IMPORTANT EXAM QUESTIONS:

  1. Explain the three-schema architecture of a DBMS with a neat diagram.
    Answer should include: External, Conceptual, Internal levels with mappings

  2. What is data independence? Differentiate between logical and physical data independence with examples.
    Key points: Definition, two types, examples of each, why important

  3. Distinguish between DDL, DML, and DCL with examples of each.
    Create table showing: Purpose, commands, when used

  4. List and explain the components of a database system.
    Include: Storage Manager, Query Processor, users, DBA

  5. What are the responsibilities of a Database Administrator (DBA)?
    Points: Schema definition, access control, backup/recovery, performance tuning

  6. Explain the difference between procedural and non-procedural DML.
    Examples from different database models

  7. Write DDL statements to create a database schema with at least 3 related tables including constraints.
    Must include: PRIMARY KEY, FOREIGN KEY, CHECK, UNIQUE, NOT NULL

  8. Write SQL queries demonstrating all DML operations (SELECT, INSERT, UPDATE, DELETE).
    Include: Simple and complex queries, joins, aggregation

  9. Explain client-server and three-tier database architectures.
    Draw diagrams, explain components, when to use each

  10. How does the concept of data independence help in database maintenance and evolution?
    Real-world scenarios

  11. What is the role of the Data Dictionary (System Catalog)?
    What information does it store?

  12. Write DCL commands to grant and revoke privileges. Explain role-based access control.

QUICK REVISION:
• External Level = User Views (WHAT users see)
• Conceptual Level = Logical Schema (WHAT is stored)
• Internal Level = Physical Storage (HOW stored)
• DDL = Define structure (CREATE, ALTER, DROP)
• DML = Manipulate data (SELECT, INSERT, UPDATE, DELETE)
• DCL = Control access (GRANT, REVOKE)
• TCL = Manage transactions (COMMIT, ROLLBACK)
• Physical Independence = Change storage without affecting logic
• Logical Independence = Change schema without affecting views
• DBA = Database Administrator (manages everything)

Key points

KEY TAKEAWAYS:

✓ Three-Schema Architecture separates user views (external), logical structure (conceptual), and physical storage (internal)
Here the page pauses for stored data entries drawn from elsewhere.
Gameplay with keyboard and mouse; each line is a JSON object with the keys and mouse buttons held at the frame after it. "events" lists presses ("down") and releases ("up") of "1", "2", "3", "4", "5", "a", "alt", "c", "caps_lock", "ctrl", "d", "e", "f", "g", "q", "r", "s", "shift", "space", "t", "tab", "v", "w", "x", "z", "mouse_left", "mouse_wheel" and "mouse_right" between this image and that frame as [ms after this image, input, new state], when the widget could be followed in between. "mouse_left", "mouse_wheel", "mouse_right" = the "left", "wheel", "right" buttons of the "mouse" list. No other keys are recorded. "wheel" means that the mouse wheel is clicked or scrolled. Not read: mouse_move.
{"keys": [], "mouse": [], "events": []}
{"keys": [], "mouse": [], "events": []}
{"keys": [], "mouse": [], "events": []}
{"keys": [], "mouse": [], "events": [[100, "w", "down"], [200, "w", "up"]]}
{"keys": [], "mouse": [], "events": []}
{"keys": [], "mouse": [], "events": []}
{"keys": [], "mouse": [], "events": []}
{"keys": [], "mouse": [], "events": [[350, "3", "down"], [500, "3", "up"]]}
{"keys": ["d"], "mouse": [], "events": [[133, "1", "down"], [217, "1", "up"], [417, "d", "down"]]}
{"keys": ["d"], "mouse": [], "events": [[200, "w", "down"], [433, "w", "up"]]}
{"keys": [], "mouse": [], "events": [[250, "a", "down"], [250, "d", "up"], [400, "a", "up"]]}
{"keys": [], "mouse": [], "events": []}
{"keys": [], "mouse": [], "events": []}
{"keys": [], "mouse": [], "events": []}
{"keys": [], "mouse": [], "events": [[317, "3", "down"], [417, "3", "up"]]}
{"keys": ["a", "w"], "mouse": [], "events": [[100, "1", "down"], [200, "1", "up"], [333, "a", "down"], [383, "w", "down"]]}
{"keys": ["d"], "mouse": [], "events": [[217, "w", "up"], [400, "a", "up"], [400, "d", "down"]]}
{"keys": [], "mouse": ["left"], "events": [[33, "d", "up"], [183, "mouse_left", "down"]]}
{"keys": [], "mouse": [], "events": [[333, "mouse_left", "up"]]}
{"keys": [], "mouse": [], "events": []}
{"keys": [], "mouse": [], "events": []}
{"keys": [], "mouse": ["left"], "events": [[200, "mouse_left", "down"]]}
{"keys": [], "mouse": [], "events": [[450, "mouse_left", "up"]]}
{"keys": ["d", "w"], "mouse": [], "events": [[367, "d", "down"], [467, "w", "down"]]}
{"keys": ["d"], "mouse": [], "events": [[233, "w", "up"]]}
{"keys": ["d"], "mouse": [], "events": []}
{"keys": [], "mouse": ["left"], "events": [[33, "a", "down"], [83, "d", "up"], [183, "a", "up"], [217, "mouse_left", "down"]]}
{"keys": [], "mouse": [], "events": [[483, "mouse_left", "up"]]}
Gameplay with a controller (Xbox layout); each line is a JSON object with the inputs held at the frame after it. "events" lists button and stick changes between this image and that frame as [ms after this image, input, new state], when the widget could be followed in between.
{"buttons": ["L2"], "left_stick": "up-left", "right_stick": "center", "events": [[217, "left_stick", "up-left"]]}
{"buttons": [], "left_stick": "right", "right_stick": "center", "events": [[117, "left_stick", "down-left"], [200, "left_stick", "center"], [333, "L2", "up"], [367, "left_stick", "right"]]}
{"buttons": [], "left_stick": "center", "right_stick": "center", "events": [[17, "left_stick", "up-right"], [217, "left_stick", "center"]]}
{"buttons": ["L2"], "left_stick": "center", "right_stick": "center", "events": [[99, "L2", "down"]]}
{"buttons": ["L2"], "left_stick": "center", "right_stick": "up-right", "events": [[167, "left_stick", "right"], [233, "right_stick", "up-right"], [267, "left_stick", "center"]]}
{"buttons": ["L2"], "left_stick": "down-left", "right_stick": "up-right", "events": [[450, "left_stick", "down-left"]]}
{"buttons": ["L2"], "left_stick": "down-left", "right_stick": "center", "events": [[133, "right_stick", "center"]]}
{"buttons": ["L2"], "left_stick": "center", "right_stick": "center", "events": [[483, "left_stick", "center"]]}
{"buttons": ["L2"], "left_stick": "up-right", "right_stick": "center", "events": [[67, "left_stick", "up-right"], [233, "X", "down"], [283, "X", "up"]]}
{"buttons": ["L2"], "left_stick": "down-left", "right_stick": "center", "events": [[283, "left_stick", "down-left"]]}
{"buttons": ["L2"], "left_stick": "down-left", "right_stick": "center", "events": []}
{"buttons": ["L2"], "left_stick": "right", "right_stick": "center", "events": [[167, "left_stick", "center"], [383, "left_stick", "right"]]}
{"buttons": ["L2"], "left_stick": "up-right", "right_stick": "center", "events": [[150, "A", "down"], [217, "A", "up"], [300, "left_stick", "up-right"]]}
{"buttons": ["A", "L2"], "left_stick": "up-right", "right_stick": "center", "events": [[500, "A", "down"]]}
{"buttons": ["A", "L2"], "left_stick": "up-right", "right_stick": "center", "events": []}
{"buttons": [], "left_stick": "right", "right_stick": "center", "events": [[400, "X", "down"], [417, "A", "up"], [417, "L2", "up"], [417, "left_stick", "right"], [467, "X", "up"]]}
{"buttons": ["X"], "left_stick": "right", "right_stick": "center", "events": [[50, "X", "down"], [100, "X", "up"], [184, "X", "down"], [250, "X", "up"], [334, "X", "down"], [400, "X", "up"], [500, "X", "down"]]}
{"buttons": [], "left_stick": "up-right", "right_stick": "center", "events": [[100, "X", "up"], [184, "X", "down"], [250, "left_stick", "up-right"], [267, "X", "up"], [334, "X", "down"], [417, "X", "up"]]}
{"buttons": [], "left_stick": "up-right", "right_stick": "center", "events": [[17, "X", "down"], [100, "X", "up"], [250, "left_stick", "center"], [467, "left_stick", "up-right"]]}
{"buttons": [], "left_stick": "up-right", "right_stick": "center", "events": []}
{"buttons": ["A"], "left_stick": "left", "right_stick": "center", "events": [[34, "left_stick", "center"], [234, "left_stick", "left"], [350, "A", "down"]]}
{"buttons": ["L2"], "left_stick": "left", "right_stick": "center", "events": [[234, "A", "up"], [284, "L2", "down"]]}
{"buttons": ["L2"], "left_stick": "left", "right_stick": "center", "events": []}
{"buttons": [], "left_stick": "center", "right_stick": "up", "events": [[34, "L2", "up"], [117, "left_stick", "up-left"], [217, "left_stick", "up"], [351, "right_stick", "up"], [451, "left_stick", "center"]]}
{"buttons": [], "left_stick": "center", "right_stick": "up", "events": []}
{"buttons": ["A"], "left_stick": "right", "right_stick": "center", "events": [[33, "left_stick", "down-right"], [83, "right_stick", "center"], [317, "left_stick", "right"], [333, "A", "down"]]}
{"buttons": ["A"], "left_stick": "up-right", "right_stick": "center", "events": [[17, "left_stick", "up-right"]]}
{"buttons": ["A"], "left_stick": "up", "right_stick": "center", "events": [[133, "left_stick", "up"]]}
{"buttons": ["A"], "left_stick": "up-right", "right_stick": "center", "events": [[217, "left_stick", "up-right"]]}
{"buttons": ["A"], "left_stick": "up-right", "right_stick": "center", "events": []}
✓ Data independence allows changes at one level without affecting other levels - critical for system evolution

✓ Physical data independence: Change storage details (indexes, file organization) without affecting applications

✓ Logical data independence: Change logical schema without affecting user views (harder to achieve)

✓ DDL defines database structure: CREATE, ALTER, DROP, TRUNCATE

✓ DML manipulates data: SELECT (retrieve), INSERT (add), UPDATE (modify), DELETE (remove)

✓ DCL controls access: GRANT (give permissions), REVOKE (remove permissions)

✓ TCL manages transactions: COMMIT (save), ROLLBACK (undo), SAVEPOINT (intermediate points)

✓ Non-procedural (declarative) DML like SQL is easier than procedural - you say WHAT, not HOW

✓ Database system components: Storage Manager, Query Processor, DML Compiler, DDL Compiler

✓ Three-tier architecture (Presentation, Application, Database) is standard for web applications

✓ DBA responsibilities: Schema management, access control, backup/recovery, performance tuning, security

✓ Data dictionary stores metadata: table definitions, constraints, indexes, privileges

✓ Always use parameterized queries to prevent SQL injection attacks

✓ Follow principle of least privilege: grant only necessary permissions

REMEMBER: The layered architecture and data independence are what make modern databases flexible, maintainable, and able to evolve with changing business needs without requiring application rewrites!

Quick Quiz

1. Which level of Three-Schema Architecture shows how data is physically stored?

2. What does DDL stand for?

3. Which allows changing schema without affecting applications?